WHAT TO PRODUCE. Could you transcribe every record below exactly, leaving out the pictures?

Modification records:
-- Opening Marker --
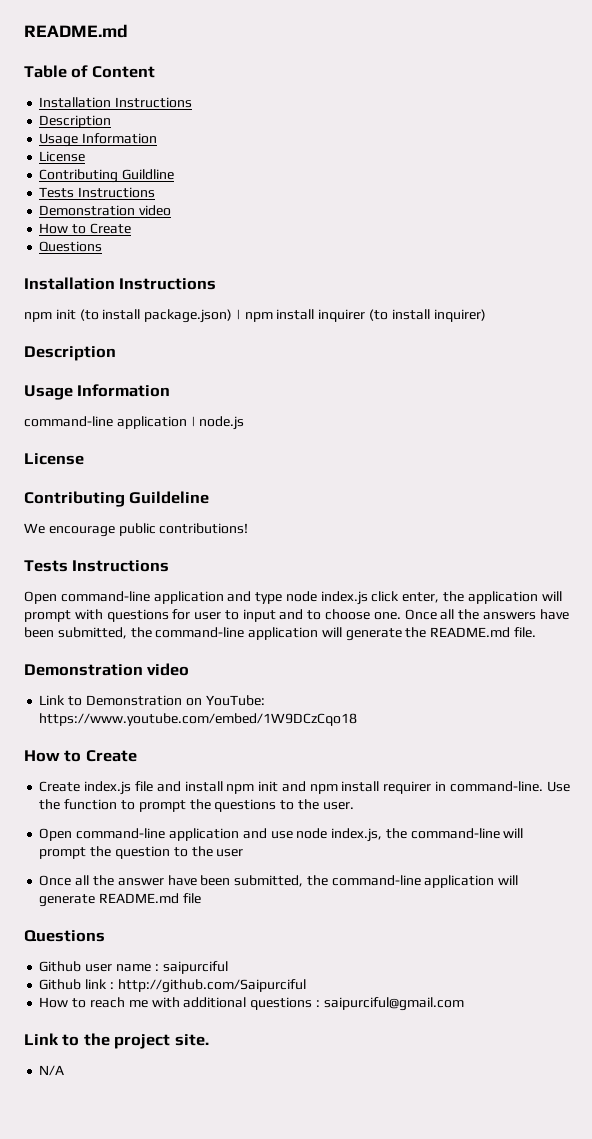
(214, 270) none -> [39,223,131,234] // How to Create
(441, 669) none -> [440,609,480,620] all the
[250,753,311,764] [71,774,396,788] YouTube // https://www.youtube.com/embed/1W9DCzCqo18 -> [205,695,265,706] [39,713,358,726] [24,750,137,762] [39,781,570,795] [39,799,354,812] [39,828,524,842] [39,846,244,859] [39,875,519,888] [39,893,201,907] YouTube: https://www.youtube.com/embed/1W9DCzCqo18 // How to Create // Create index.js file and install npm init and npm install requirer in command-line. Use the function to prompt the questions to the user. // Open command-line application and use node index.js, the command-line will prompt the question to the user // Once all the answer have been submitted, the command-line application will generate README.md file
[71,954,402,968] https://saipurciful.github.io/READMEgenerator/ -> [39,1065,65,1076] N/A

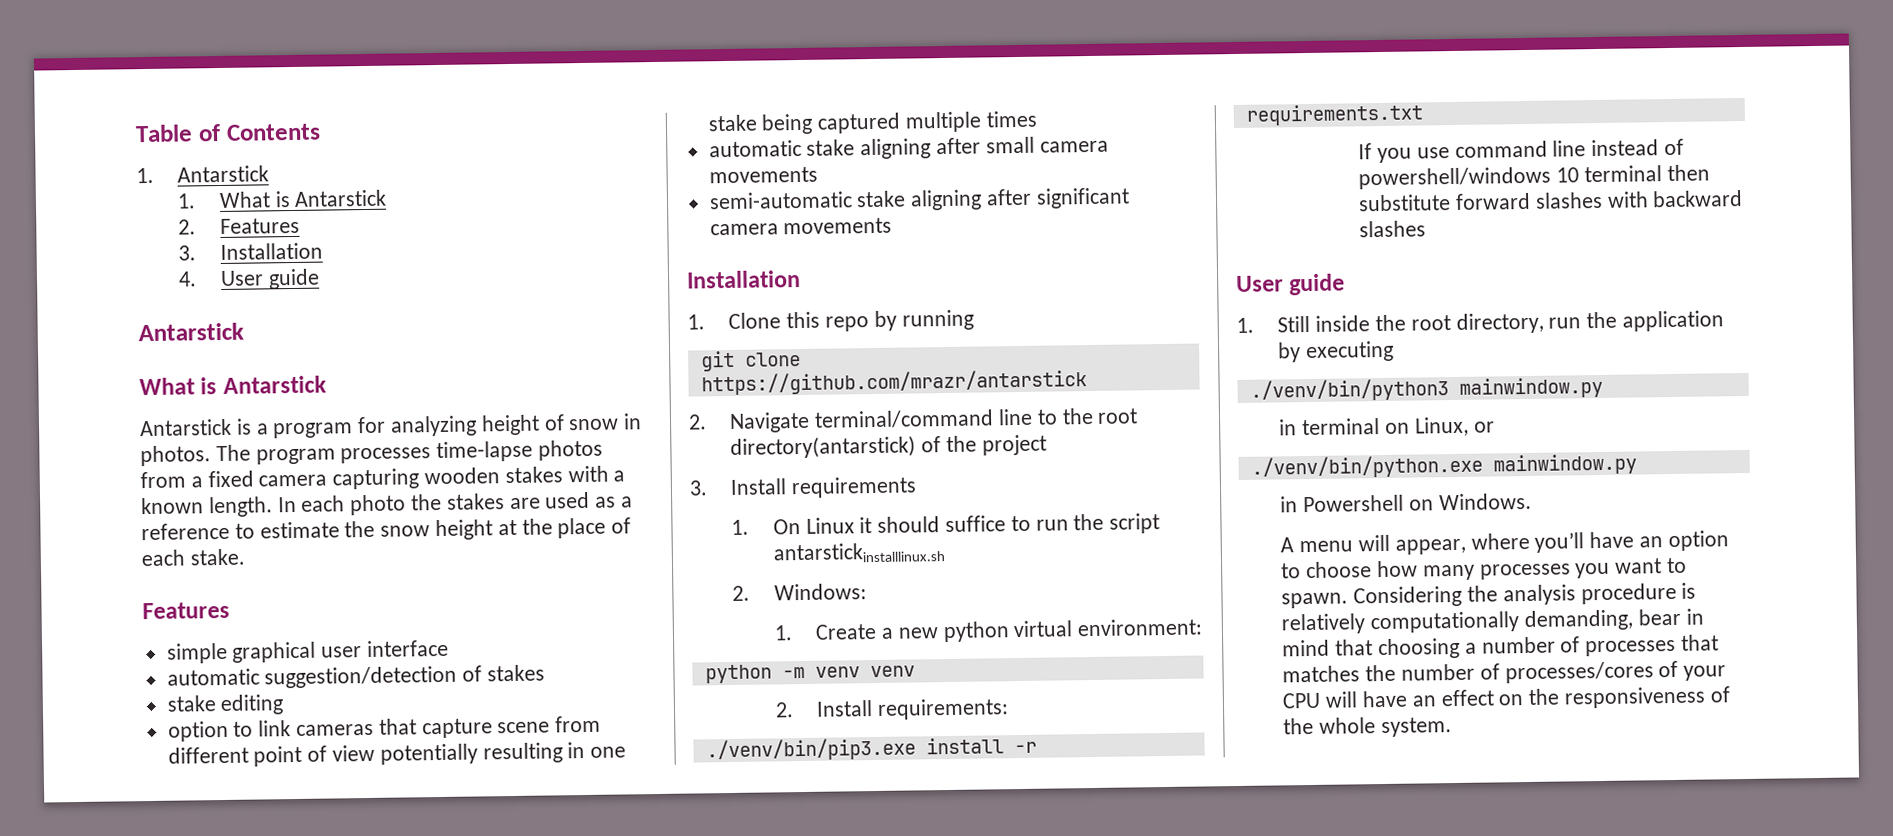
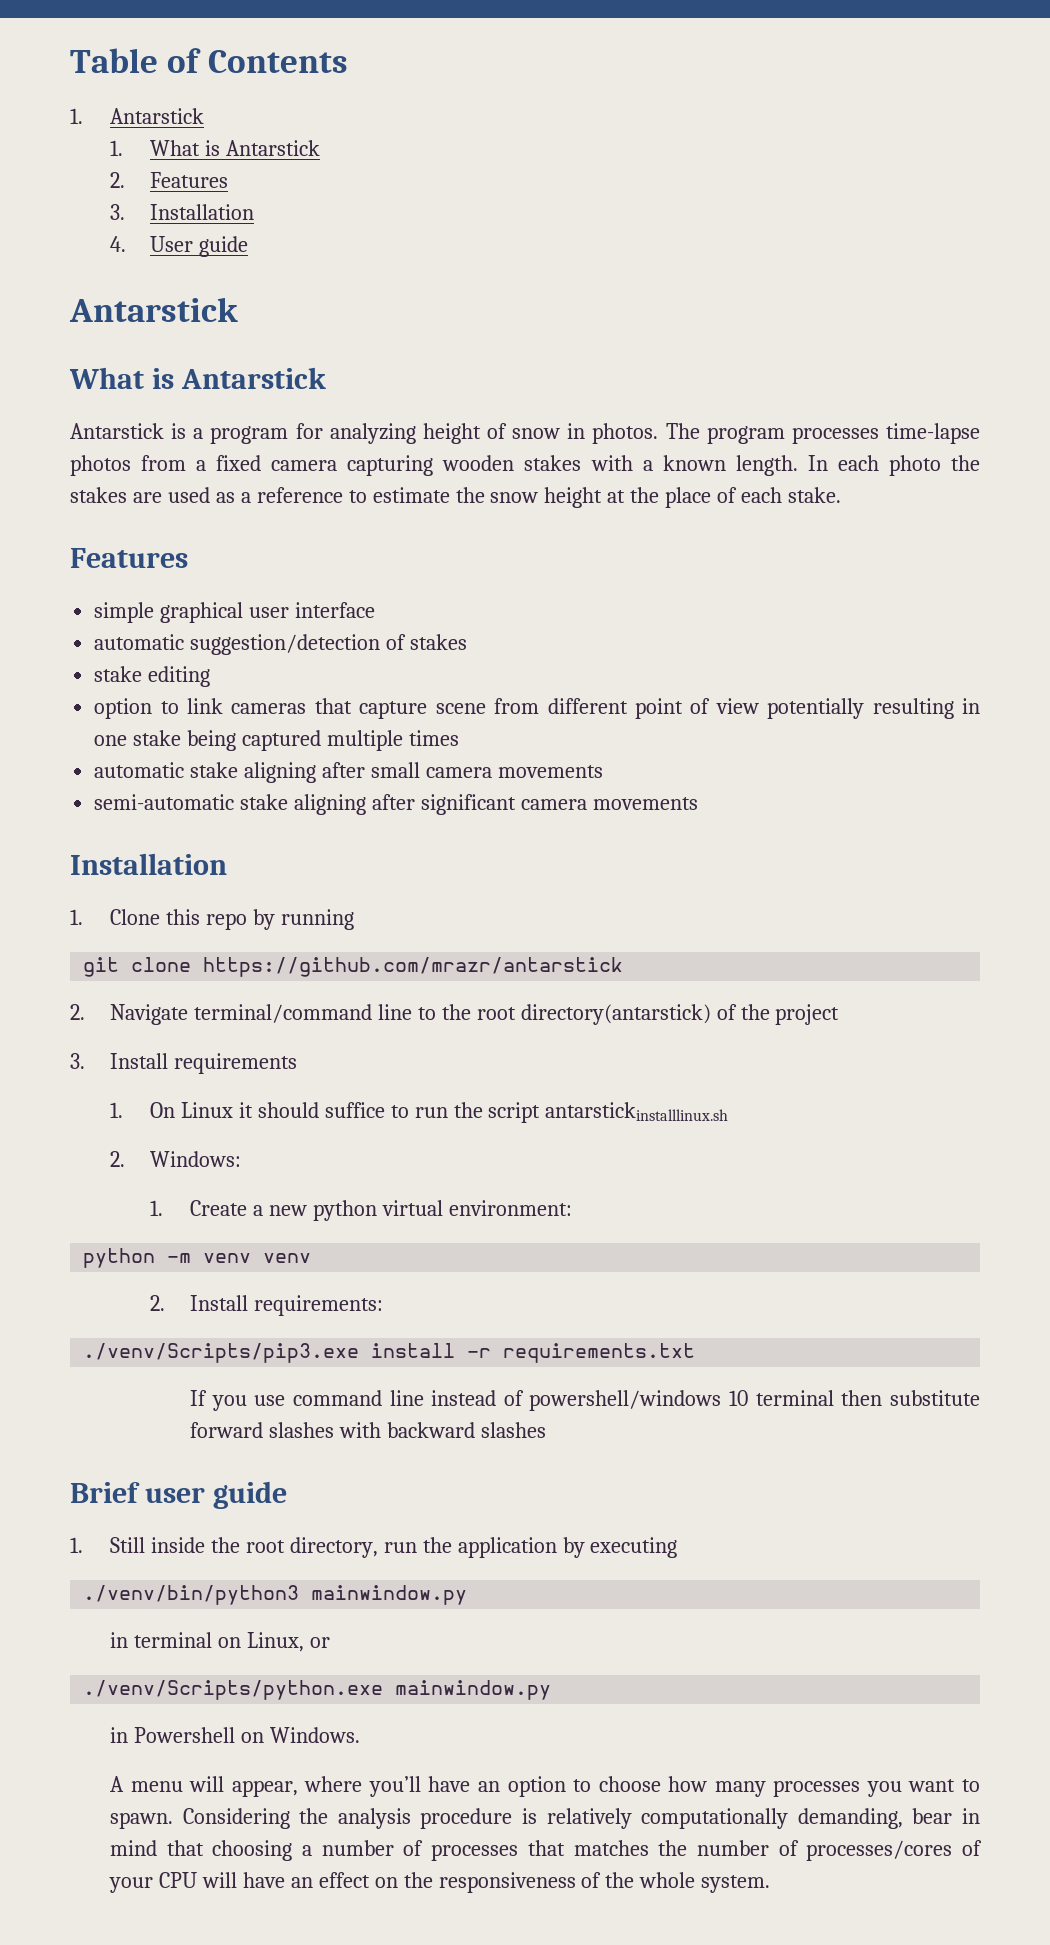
[705,737,916,762] ./venv/bin/pip3.exe -> [83,1343,360,1363] ./venv/Scripts/pip3.exe
[1236,275,1284,292] User -> [70,1482,205,1503] Brief user
[1250,454,1483,479] ./venv/bin/python.exe -> [83,1680,384,1700] ./venv/Scripts/python.exe

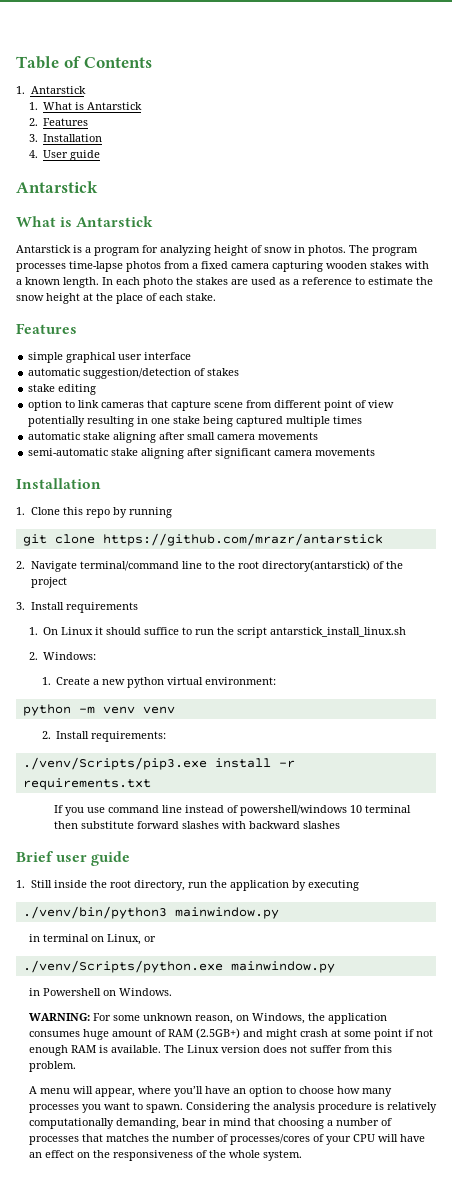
[545,1102,729,1121] antarstickinstalllinux.sh -> [270,627,407,637] antarstick_install_linux.sh
(360, 1735) none -> [28,1013,387,1024] [28,1028,433,1040] [28,1045,392,1056] [28,1061,76,1072] // WARNING: For some unknown reason, on Windows, the application consumes huge amount of RAM (2.5GB+) and might crash at some point if not enough RAM is available. The Linux version does not suffer from this problem.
-- Closing Marker --
YOUR RESPONSE.
(214, 270) none -> [39,223,131,234] // How to Create
(441, 669) none -> [440,609,480,620] all the
[250,753,311,764] [71,774,396,788] YouTube // https://www.youtube.com/embed/1W9DCzCqo18 -> [205,695,265,706] [39,713,358,726] [24,750,137,762] [39,781,570,795] [39,799,354,812] [39,828,524,842] [39,846,244,859] [39,875,519,888] [39,893,201,907] YouTube: https://www.youtube.com/embed/1W9DCzCqo18 // How to Create // Create index.js file and install npm init and npm install requirer in command-line. Use the function to prompt the questions to the user. // Open command-line application and use node index.js, the command-line will prompt the question to the user // Once all the answer have been submitted, the command-line application will generate README.md file
[71,954,402,968] https://saipurciful.github.io/READMEgenerator/ -> [39,1065,65,1076] N/A

[705,737,916,762] ./venv/bin/pip3.exe -> [83,1343,360,1363] ./venv/Scripts/pip3.exe
[1236,275,1284,292] User -> [70,1482,205,1503] Brief user
[1250,454,1483,479] ./venv/bin/python.exe -> [83,1680,384,1700] ./venv/Scripts/python.exe

[545,1102,729,1121] antarstickinstalllinux.sh -> [270,627,407,637] antarstick_install_linux.sh
(360, 1735) none -> [28,1013,387,1024] [28,1028,433,1040] [28,1045,392,1056] [28,1061,76,1072] // WARNING: For some unknown reason, on Windows, the application consumes huge amount of RAM (2.5GB+) and might crash at some point if not enough RAM is available. The Linux version does not suffer from this problem.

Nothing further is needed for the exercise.